Не было Сизова ни в толпе на Тверской, когда государь с государыней ехали в Кремль, не было и на Красной площади, когда ударили колокола Ивана Великого, и на кремлевских площадях его не было. Не в Москве, не в Кремле весеннее торжество вершилось, а тут, в лесах, на полях, у реки.
Дядя Федор, Санькин родитель, хорошо, по-родственному принял, будто б Нил с Сашей уже повенчаны. Нет, «нас не в церкви венчали», не обвел поп вкруг аналоя, не спрашивал, берет ли он в жены Александру. Без попа обошлось.
Река мыла известковую осыпь. Над высоким левобережьем гомонило воронье. Покой и воля. И вдруг, в неуследимую минуту – немой Митин укор: «Хорошо тебе, Нил, а?»
ГЛАВА ПЯТАЯ
Арестант перемахнул через ограду, надзиратель заорал: «Держи-и!»; Поливанов стремительно бросил руку с револьвером… И громом загремела пролетка. Вослед пролетке вывихрились всадники. Как шишиги, только пыль взялась столбом.
Опомнившись, прапорщик побежал. На бегу он придерживал саблю. Вчера упрашивал Поливанова: «Я приду. Если что случится, брошусь на помощь. Вы знаете, мундир производит впечатление!» Поливанов улыбался: «Пустое, Володенька, только себя погубите».
Гремела бешеная пролетка, унося Новицкого, унося спасителей его Поливанова и Райко. Но все ближе были всадники, припавшие к взмокшим холкам военных коней. На повороте пролетка шваркнула о каменную тумбу, мгновенно опрокинулась, взрывая землю, осколки булыжников – два колеса обреченно крутились в воздухе.

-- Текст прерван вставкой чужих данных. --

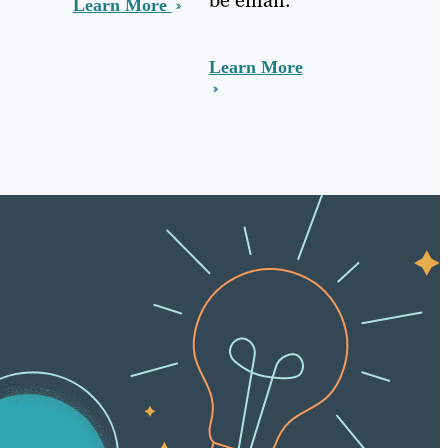
Learn More
Learn More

Всадников будто сбросило с седел на распростертых, оглушенных беглецов. И сапогами куда ни попало, и палашами куда ни попало. А кони хрипели, брызгали горячей пеной. А все эти лавочные сидельцы, эти дворники и ломовики в красных жилетках, вся саратовская улица уже вскипала истерическим восторгом безнаказанного убийства.
Прапорщик увидел глаза Поливанова – будто подняли Поливанова вздетые копья; увидел словно бы надвое рассеченный лоб Новицкого, голую грудь Райко. И всех троих поглотил орущий, вздыбленный безумный водоворот. Рука Володи Дегаева бессильно соскользнула с влажного эфеса.
Кручи курчавились садами. Прапорщик срывался с круч. Он изодрал мундир, потерял фуражку. Под кручами, у берега, он упал на скамью.
Волга лениво несла песок. Отмели нежились на солнце. Над Волгой стояло порожнее небо. Городской шум увяз где-то там, далеко в садах.
Прапорщик подумал, что он уже мог умереть. Его растоптали бы, как Райко. Если б Поливанов не отказал, прапорщик занял бы место Райко на козлах. И теперь валялся бы на мостовой. Он упрашивал неотступно, а Поливанов повторял: «Полно, Володенька, тут много риску, вы еще очень молоды…»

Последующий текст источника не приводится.